Les partisans de l’élargissement se sont opposés à ce retard, affirmant que du matériel de formation avait été élaboré et que les cliniciens qui évaluent déjà les patients pour une mort assistée ont déclaré qu’ils étaient prêts.

À l’époque, le ministre de la Santé, Mark Holland, avait réitéré la position du gouvernement selon laquelle la souffrance mentale est équivalente à la souffrance physique et avait déclaré s’attendre à ce que les provinces se préparent.

Le chef conservateur Pierre Poilievre a promis d’abandonner complètement l’expansion si son parti forme le gouvernement lors des prochaines élections.

Un manque de volonté politique dénoncé

Helen Long, la PDG de Mourir dans la dignité Canada, a déploré de devoir se tourner vers les tribunaux pour forcer le gouvernement à promulguer sa propre loi.
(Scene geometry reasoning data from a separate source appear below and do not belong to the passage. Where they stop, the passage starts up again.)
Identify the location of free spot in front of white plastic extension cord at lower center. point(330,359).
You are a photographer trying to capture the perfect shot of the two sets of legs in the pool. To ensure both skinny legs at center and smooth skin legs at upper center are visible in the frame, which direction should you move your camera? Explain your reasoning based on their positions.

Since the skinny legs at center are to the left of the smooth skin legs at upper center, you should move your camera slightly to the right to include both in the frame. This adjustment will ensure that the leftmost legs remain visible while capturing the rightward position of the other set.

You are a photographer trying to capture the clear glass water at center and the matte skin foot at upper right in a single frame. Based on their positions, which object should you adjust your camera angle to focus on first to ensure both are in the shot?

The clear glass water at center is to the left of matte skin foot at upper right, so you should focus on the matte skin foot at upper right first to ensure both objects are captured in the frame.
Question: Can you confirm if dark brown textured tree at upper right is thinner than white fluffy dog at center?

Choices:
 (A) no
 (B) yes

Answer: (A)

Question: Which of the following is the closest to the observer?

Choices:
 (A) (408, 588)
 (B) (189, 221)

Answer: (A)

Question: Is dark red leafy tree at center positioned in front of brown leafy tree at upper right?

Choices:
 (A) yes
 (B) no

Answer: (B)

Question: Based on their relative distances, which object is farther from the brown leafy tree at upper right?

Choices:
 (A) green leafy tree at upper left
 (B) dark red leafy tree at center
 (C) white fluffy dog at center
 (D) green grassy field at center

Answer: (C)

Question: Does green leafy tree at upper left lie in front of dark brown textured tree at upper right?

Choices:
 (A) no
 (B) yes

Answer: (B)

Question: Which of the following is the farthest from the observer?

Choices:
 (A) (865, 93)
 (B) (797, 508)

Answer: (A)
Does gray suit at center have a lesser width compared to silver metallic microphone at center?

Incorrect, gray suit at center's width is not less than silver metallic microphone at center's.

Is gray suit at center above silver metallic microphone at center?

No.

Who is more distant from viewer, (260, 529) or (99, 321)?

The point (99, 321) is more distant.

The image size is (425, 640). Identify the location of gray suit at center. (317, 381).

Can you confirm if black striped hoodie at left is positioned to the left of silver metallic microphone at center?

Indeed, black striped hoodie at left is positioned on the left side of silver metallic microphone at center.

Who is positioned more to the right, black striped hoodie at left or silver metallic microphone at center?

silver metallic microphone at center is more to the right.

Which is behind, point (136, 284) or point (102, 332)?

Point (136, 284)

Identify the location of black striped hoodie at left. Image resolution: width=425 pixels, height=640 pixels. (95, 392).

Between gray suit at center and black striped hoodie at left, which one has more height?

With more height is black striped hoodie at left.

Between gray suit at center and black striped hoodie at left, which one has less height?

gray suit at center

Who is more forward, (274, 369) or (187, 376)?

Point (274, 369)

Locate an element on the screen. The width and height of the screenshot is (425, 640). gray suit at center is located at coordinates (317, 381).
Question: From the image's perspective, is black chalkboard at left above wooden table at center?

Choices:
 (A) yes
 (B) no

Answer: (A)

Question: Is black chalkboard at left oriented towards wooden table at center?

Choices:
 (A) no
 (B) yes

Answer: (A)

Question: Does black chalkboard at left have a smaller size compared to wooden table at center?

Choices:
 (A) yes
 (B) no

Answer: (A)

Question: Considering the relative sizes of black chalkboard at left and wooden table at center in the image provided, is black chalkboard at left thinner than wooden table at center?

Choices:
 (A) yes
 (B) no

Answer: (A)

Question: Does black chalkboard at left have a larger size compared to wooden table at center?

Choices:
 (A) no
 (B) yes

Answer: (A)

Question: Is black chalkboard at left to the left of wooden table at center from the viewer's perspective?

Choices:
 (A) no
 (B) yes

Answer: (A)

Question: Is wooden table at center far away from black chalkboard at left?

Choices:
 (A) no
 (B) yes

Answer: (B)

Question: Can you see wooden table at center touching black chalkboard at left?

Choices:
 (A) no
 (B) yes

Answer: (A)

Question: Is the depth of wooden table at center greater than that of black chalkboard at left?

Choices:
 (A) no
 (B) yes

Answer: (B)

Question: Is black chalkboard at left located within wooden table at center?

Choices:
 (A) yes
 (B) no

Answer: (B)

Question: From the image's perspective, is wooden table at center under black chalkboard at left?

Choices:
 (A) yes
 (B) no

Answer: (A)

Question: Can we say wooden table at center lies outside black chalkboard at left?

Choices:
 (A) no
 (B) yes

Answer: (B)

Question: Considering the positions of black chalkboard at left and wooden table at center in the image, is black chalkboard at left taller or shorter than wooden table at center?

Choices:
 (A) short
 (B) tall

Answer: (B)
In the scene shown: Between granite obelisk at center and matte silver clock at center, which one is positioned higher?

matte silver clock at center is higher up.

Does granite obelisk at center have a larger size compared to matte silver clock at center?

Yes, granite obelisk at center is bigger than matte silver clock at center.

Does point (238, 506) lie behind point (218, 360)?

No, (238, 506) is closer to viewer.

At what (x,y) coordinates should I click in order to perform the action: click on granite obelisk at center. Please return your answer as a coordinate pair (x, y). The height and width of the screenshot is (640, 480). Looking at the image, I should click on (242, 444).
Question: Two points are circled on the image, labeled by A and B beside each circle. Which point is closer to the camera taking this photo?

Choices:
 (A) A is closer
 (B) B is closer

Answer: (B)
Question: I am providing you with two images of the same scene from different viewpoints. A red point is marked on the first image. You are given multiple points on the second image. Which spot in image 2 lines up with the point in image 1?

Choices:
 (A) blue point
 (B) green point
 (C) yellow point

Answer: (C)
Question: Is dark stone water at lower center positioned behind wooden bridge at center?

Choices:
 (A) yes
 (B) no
Elle estime que les retards sont dus à un manque de «volonté politique».

Elle a ajouté que son organisation avait entendu des personnes et des familles parler des difficultés causées par les retards répétés.

«Le fait qu’ils aient été obligés d’attendre, puis qu’on leur ait promis, encore et encore, c’est ce qui fait qu’il est si difficile pour eux de continuer à se battre et d’attendre une évaluation, a-t-elle témoigné. Ils ont le droit de pouvoir présenter une demande.»

Mme Long prévoit que le processus judiciaire sera long, mais a indiqué que le fait de l’avancer ouvrirait la porte à des personnes comme M. Scully pour être évaluées une fois qu’elles auront été entendues.

Les bureaux de M. Holland et de son collègue ministre de la Justice, Arif Virani, n’ont pas immédiatement répondu à une demande de commentaires.